EGU21-12276
https://doi.org/10.5194/egusphere-egu21-12276
EGU General Assembly 2021
© Author(s) 2021. This work is distributed under
the Creative Commons Attribution 4.0 License.

Accounting for Seasonality in Extreme Sea Level Estimation

Eleanor D'Arcy1, Jonathan Tawn1, Amelie Joly-Laugel2, and Dafni Sifnioti2
Eleanor D'Arcy et al.
  • 1STOR-i Centre for Doctoral Training, Department of Mathematics and Statistics, Lancaster University, United Kingdom of Great Britain – England, Scotland, Wales (e.darcy@lancaster.ac.uk)
  • 2EDF Energy R&D UK Centre

Storm surges pose an increasing risk to coastline communities. These events, combined with high tide, can result in coastal flooding. To reduce the impact of storm surges, an accurate estimate of coastal flood risk is necessary. Specifically, estimates are required for the return level of sea levels (still water), which is the level with annual exceedance probability p. This estimate is used as an input to determine the height for a coastal defence, such as a sea wall. The return level estimation requires statistical analysis based on extreme value theory, as we need to know about the frequency of events that are more extreme than those previously observed.

Large storm surges exhibit seasonality, they are typically at their worst in the winter and least extreme in the summer. This seasonal pattern differs from that of the tide, whose seasonality is driven astronomically, resulting in tidal peaks at the spring and autumn equinoxes. Hence, the worst levels of these two components of still water level are likely to peak at different times in the year, and so statistical methods that treat them as independent variables are likely to over-estimate return levels.

We focus on the skew surge: the difference between the observed and predicted high water within a tidal cycle. Williams et al. (2016) show that tide and skew surge are independent conditional on the time of year. Batstone et al. (2013) used this property to derive estimates used for UK coastal flood defences. They used generalised Pareto distributions for the skew surge tail but did not account for the separate seasonality of tide and skew surge.

This work aims to model how the distribution of skew surges changes over a year and we combine our results with the known seasonality of tides to derive estimates of still water level return levels.
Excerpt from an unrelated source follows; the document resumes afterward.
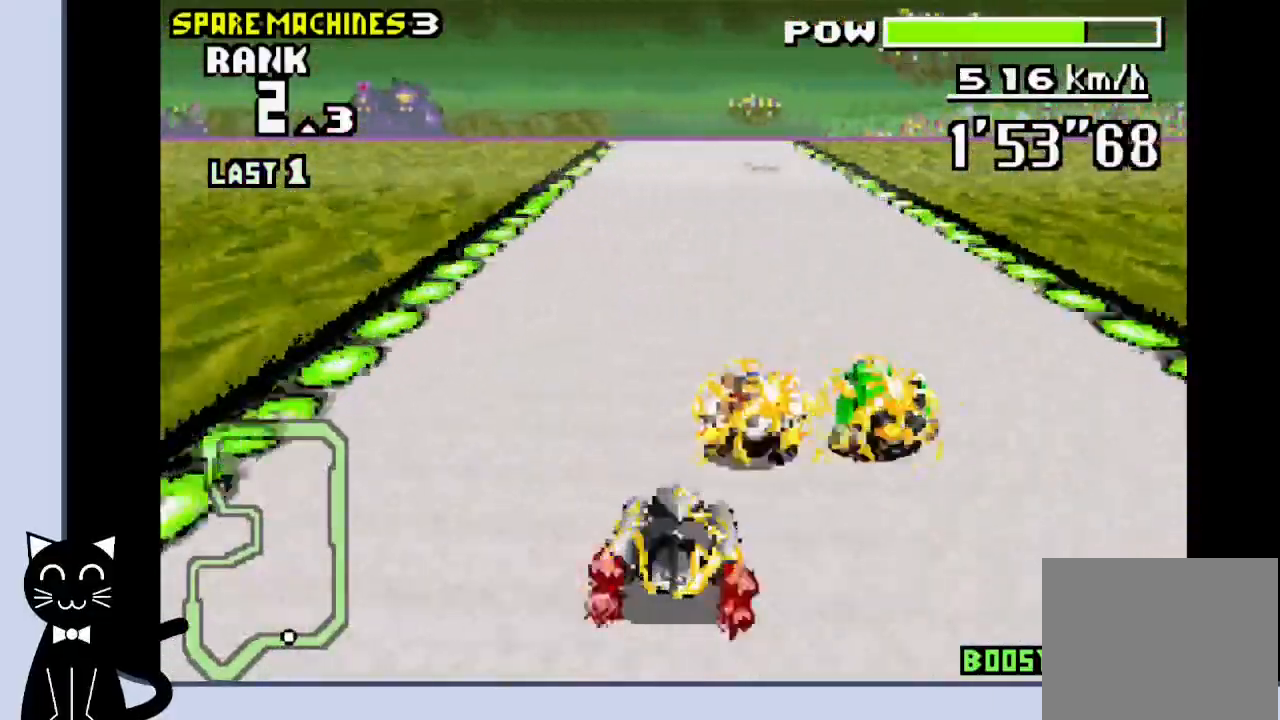
{"buttons": ["CROSS", "R1"], "events": [[183, "R1", "down"], [283, "DPAD_RIGHT", "down"], [300, "CROSS", "up"], [383, "CROSS", "down"], [383, "DPAD_RIGHT", "up"]]}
We compare our results with the Batstone et al. (2013) approach at a few locations on the UK coastline.

References:

Batstone, C., Lawless, M., Tawn, J., Horsburgh, K., Blackman, D., McMillan, A., Worth, D., Laeger, S. and Hunt, T., 2013. A UK best-practice approach for extreme sea-level analysis along complex topographic coastlines. Ocean Engineering, 71, pp.28-39.

Williams, J., Horsburgh, K.J., Williams, J.A. and Proctor, R.N., 2016. Tide and skew surge independence: New insights for flood risk. Geophysical Research Letters, 43(12), pp.6410-6417.

How to cite: D'Arcy, E., Tawn, J., Joly-Laugel, A., and Sifnioti, D.: Accounting for Seasonality in Extreme Sea Level Estimation, EGU General Assembly 2021, online, 19–30 Apr 2021, EGU21-12276, https://doi.org/10.5194/egusphere-egu21-12276, 2021.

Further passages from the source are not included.